INGREDIENTS

  • 1/2 tsp cumin seeds
  • 180ml light olive oil or vegetable oil
  • 2 large onions, sliced
  • 2 red and 2 yellow peppers, cut into 2cm strips
  • 4 tsp muscovado sugar
  • 2 bay leaves
  • 6 thyme springs, leaves picked and chopped
  • 2 tbsp chopped parsley
  • 2 tbs chopped coriander, plus extra to garnish
  • 6 ripe tomatoes, roughly chopped
  • 1/2 tsp saffron threads
  • pinch of cayenne pepper
  • up to 250ml water
  • 8 free-range eggs
  • salt and black pepper

METHOD

  1. In a very large pan dry-roast the cumin seeds on a high heat for 2 minutes. Add the oil and onions and saute for 5 minutes. Add the peppers, sugar and herbs and continue cooking on a high heat for 5-10 minutes to get a nice colour.

  2. Add the tomatoes, saffron, cayenne and some salt and pepper. Reduce the heat to low and cook for 15 minutes. During the cooking keep adding water so that the mix has a pasta sauce consistency. Taste and adjust the seasoning. It should be potent and flavoursome. (You can prepare this mix well in advance.)

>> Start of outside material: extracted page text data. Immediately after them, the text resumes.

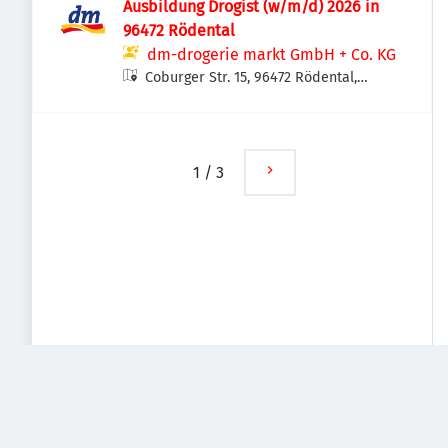
Ausbildung Drogist (w/m/d) 2026 in
96472 Rödental
dm-drogerie markt GmbH + Co. KG
Coburger Str. 15, 96472 Rödental,
Deutschland
1
/
3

  3. Remove the bay leaves, then divide the pepper mix among four deep frying pans, each large enough to take a generous individual portion. Place them on a medium heat to warm up, then make two gaps in the pepper mix in each pan and carefully break an egg into each gap. Sprinkle with salt and cover the pans with lids. Cook on a very (!) gentle heat for 10-12 minutes, or until the eggs are just set. Sprinkle with coriander and serve.